Is there a large city near you you could go to and hit up several tack stores? Sit in several saddles? Do trials with the store? If you go to a store that sells Prestige, you can have them take a picture of you in a Prestige saddle and then send that pic to Prestige - Prestige will then be able to tell you the flap and seat they recommend (extra long, extra forward, etc.,)

2 Likes

I live in a bizarre pocket in which there are 10+ boarding barns in a 10 min radius of me, but zero tack shops within an hour. I can go to the Chicago area as a day trip to sit in saddles though.

I’m bringing a cheapy “almost right” saddle on trial to see if my fitter thinks it can be massaged into working well enough for the rest of summer. I contacted a local saddle-fixer and he said that replacing the knee blocks was beyond him, so hopefully I don’t hate them as they are.

In general I’d say better to fully remove the block and replace it with a velcro patch and use a velcro block rather than trying to reshape the existing block.

2 Likes

That seems doable. (goes off to google how to buy knee blocks that I can attach velcro to)

The saddle is priced low enough that not being able to resell it isn’t a terrible loss if I can get it to work well enough to finish out the show season.

Have you tried working with a tack shop that will work remotely? If you haven’t tried a place like Pelham Saddlery, you could do that.

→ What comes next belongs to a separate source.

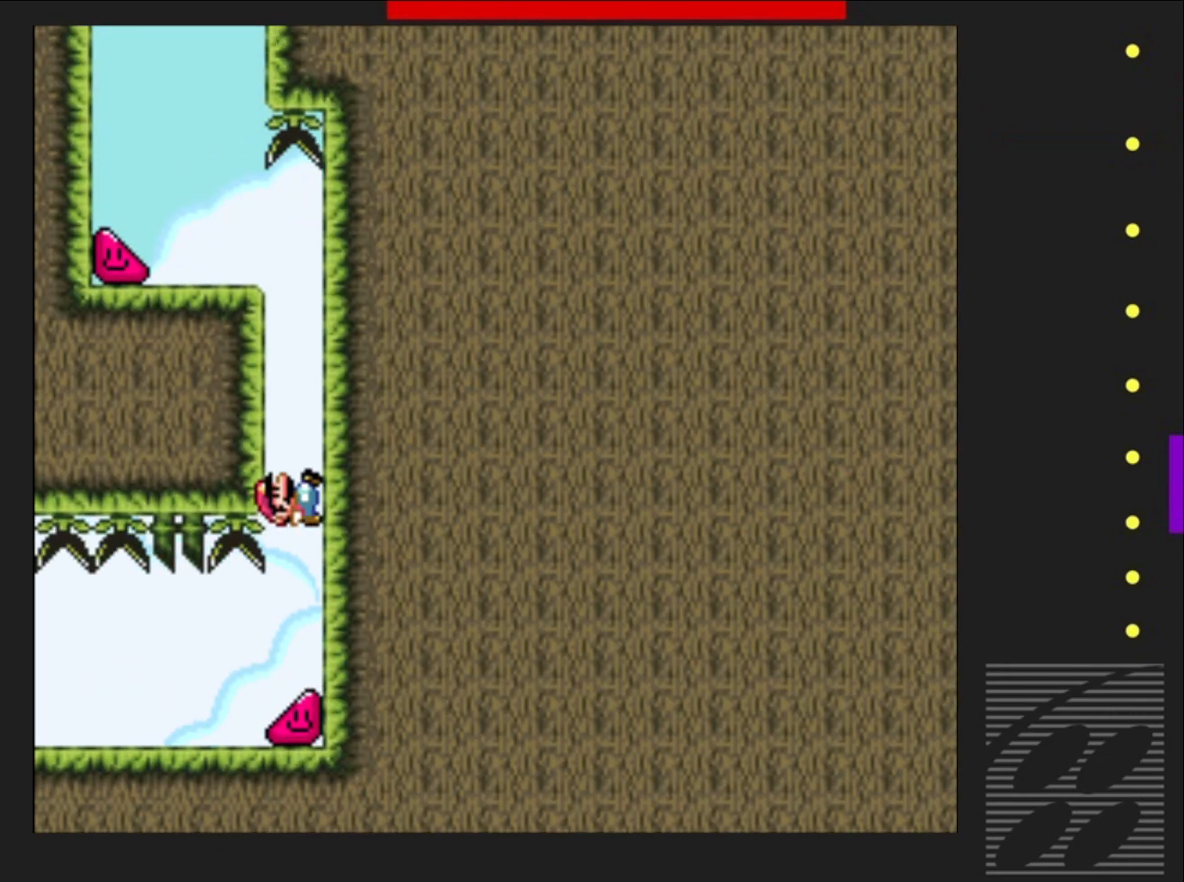
{"buttons": ["CROSS", "SQUARE", "DPAD_LEFT"], "events": [[400, "CROSS", "down"], [433, "DPAD_RIGHT", "up"], [483, "DPAD_LEFT", "down"]]}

They can evaluate tracings and photos and make suggestions about what saddles might fit from their inventory of used saddles.

Worth checking out:
https://www.pelhamsaddlery.net/fitting.html

1 Like

I use a Trilogy on my horse. He has insanely high withers, curvy back and HUGE barrel. The Trilogy by all standards is too long for his back and the fitter wanted to flock it to fit his curves. Horse, however, prefers a bit of bridging, so that he can lift his back up without hitting the saddle. Creative flocking has resulted in a saddle that finally, after many years of “making do” with a saddle that fit him okay and me not at all, we have a saddle we both like. My only wish is that it had short blocks, but it’s not worth ruining my lovely saddle just for that one wish.

Bates has velcro blocks. Kent and Masters might sell them separately too.

In case this wasn’t already enough fun, I found a saddle that cost more than I really wanted to spend, but made me and my horse feel amazing, but we had just gone through a barn move, and pony lost about 100 pounds in 4 days and now the saddle slips back and is all jangly on him, and I’m unsure if he will put the weight back on or not in his new lifestyle…

The weight loss is not a health concern (he’s always been on weight watchers) but he’s now pretty lean and the weight added back would take up my leg better. But I have to decide whether to keep the saddle in the next two days. Weeeee!